Frederic R. Hopp

About Research CV

Data Science & Cloud Computing

The majority of my research centres around large, unstructured data in text (e.g., news articles, tweets, movie scripts), audiovisual (e.g., serial narratives, movies) and brain imaging (fMRI) format. To process, wrangle, and analyze these data structures, I am drawing on a combination of various data scientific techniques.

NoSQL

I am maintaining a Eucalyptus cloud-computing cluster that serves as a backend for a distributed Apache Cassandra database. Distributed databases inherit several advantages over traditional, relational database management systems (RDBMS) such as higher spatio-temporal scalability. This database currently stores and preprocesses data from the Global Database of Events, Language, and Tone (GDELT). Furthermore, this database serves as the foundation for the interface for Communication Research (iCoRe), an easy-to-use Application Programming Interface (API) that is under active development in the Media Neuroscience Lab. iCoRe’s aim is to make GDELT’s massive data more accessible to researchers with limited computational and analysis capabilities.


Natural Language Processing

My research draws heavily on various natural language processing (NLP) techniques to automatically content-analyze large quantities of textual data.

Python & R

The majority of NLP tasks are executed in Python by utilizing common text-processing libraries such as the Natural Language Toolkit (NLTK), spaCy, and sci-kit learn. Over the course of my research, I have developed numerous text processing and analysis pipelines that span standard protocols such as tokenization, named-entity recognition, part-of-speech tagging, and dependency parsing to more advanced analysis encompassing moral sentiment classification. Statistical analyses are mostly conducted in Python, although R is occasionally consulted for more complex statistical modeling.

The Moral Narrative Analyzer (MoNA)

The Moral Narrative Analyzer (MoNA) is an online crowd-coding and analysis platform that we have developed in the Media Neuroscience Lab. Relying on a django backend, MoNA draws on a hybrid content analytical approach in which NLP and human annotations are combined to extract the latent moral information that permeates textual narratives, such as news articles, movie scripts, and tweets. In a recent study, we used MoNA to collect over 60,000 human annotations of news documents to construct an extended Moral Foundations Dictionary (Hopp et al., 2020).
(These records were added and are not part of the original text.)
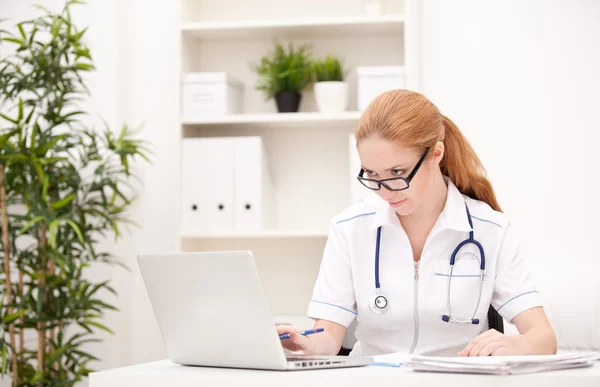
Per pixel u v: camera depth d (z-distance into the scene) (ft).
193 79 11.25
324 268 6.42
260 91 11.96
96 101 12.09
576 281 10.03
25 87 10.60
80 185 11.08
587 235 11.09
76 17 12.17
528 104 11.32
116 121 12.07
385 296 6.16
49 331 11.98
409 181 5.55
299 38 11.87
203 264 4.76
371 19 10.90
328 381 4.34
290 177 11.84
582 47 11.19
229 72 12.03
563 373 4.35
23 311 10.41
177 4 11.27
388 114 5.58
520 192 11.30
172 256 4.93
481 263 6.01
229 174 11.07
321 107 11.07
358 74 10.91
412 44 10.91
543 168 11.25
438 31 11.56
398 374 4.36
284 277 11.75
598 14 11.14
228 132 11.95
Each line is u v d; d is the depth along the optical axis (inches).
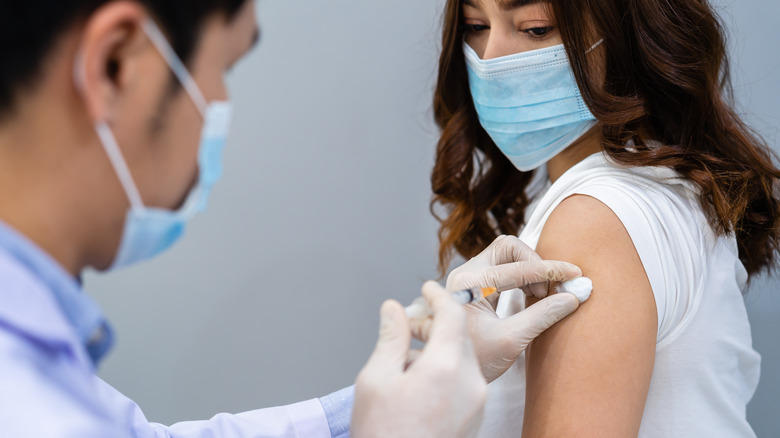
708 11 42.5
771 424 72.1
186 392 78.2
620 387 34.2
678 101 43.0
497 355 35.3
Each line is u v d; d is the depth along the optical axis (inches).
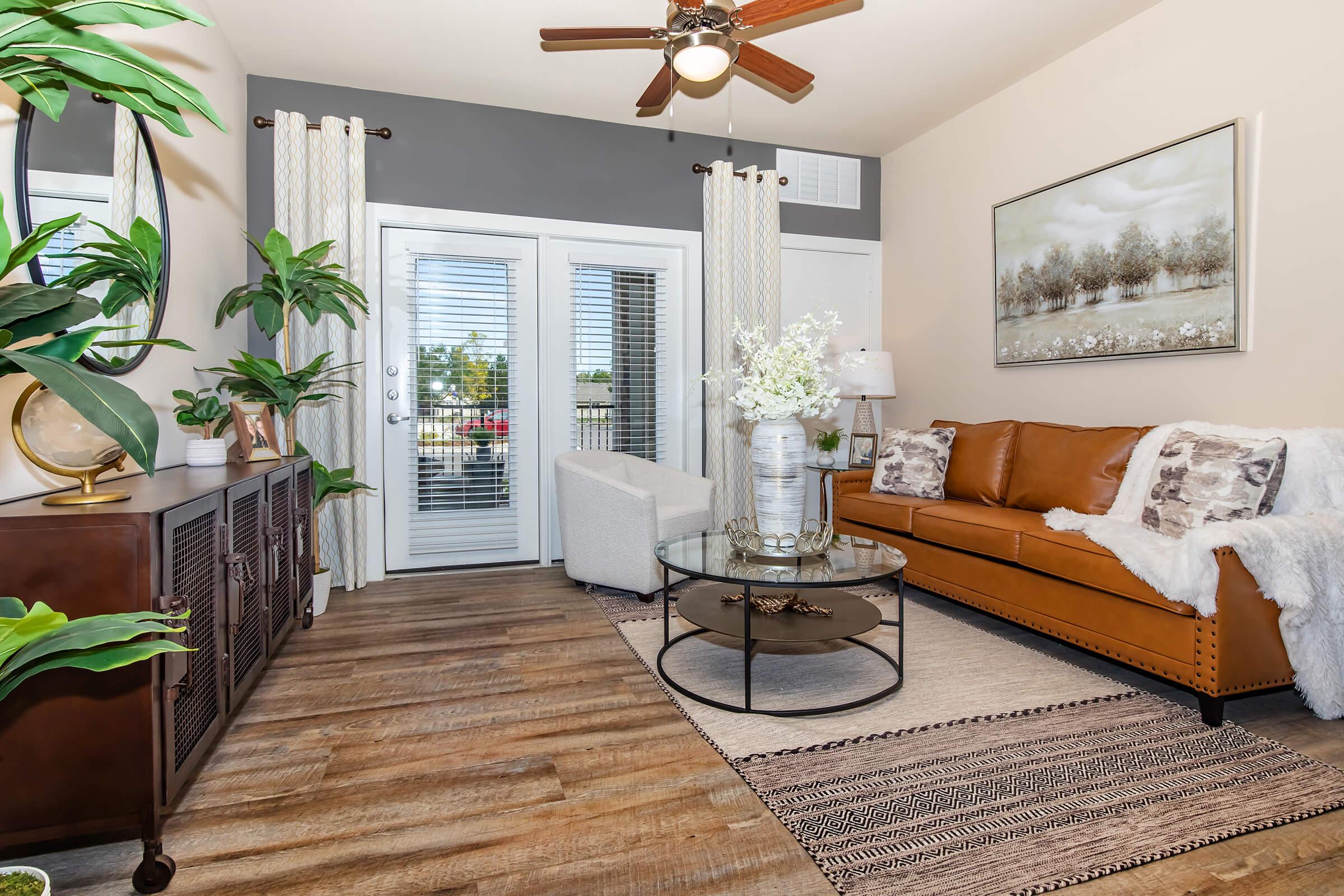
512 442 162.6
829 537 99.0
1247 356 107.5
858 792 67.4
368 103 147.5
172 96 45.9
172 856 57.4
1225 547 78.4
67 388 36.9
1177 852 57.9
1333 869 55.7
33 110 69.6
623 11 118.6
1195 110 113.2
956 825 61.9
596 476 135.3
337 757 74.2
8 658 40.1
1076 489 118.6
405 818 63.2
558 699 89.5
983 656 104.5
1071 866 56.3
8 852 57.7
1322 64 97.1
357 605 131.2
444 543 158.1
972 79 145.8
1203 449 96.7
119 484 71.2
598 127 164.1
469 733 79.9
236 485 74.2
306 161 140.9
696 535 111.3
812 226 185.5
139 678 52.6
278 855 57.8
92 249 80.0
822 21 122.6
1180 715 83.7
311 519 120.0
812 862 57.2
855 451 174.1
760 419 101.1
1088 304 132.0
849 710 85.4
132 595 52.2
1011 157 149.2
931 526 125.5
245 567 74.7
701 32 91.7
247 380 113.7
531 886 54.2
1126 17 122.7
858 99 154.9
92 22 41.4
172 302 103.0
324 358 117.0
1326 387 97.7
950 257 167.8
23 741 51.1
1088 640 95.4
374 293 147.8
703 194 173.5
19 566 50.4
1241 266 106.7
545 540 163.3
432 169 151.3
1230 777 69.5
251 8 117.5
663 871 56.0
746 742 77.7
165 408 99.5
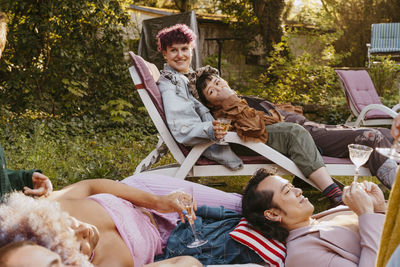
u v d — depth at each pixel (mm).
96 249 1595
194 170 3211
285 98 9328
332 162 3117
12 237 906
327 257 1773
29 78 6875
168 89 3254
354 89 6105
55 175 4062
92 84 7738
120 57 7887
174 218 2311
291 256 1859
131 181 2488
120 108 7082
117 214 1822
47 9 6715
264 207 1996
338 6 14211
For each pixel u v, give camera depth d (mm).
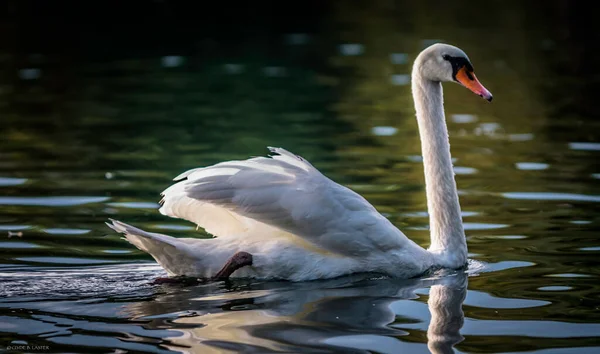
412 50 33062
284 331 9305
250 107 24078
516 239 13031
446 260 12070
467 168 17594
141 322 9523
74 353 8602
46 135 20547
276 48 34281
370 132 21078
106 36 36906
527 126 21438
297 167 11438
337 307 10195
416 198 15500
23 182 16344
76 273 11445
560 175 16672
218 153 18719
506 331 9375
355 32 37844
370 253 11508
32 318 9641
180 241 11102
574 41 34406
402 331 9367
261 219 11133
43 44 34875
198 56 32688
High Performance Computing and Neuroimaging

Distributed Workflows

In order to process and analyze fMRI datasets, I am maintaining a multi-cluster architecture that spans both physical as well as cloud instances. By relying on SLURM, I harness distributed, concurrent pipelines to organize (see HeuDiConv), pre-process (see fMRIprep), and analyze (see Nipype and BrainIAK) brain imaging data. Researchers interested in harnessing these resources are encouraged to reach out.


Theoretical Knowledge

Moral and Social Psychology

The majority of my research is theoretically grounded in moral psychology, spanning social, cognitive, and neuroscientific perspectives. Herein, Moral Foundations Theory (MFT) serves as the main theoretical framework that guides my research on moral decision making, moral information processing, and morally-driven behavior. Recently, I have also started to integrate the Morality as Cooperation (MaC, Curry, 2014) framework into my research.

Media Psychology

Several of my published articles utilize theories and models that explicate how humans process psychologically relevant media content. For example, I draw heavily on the Model of Intuitive Morality and Exemplars (MIME; Tamborini, 2011, 2013) to examine how morally-relevant message cues give rise to affective, cognitive, and behavioral media effects, including the sharing of online news articles and narrative enjoyment.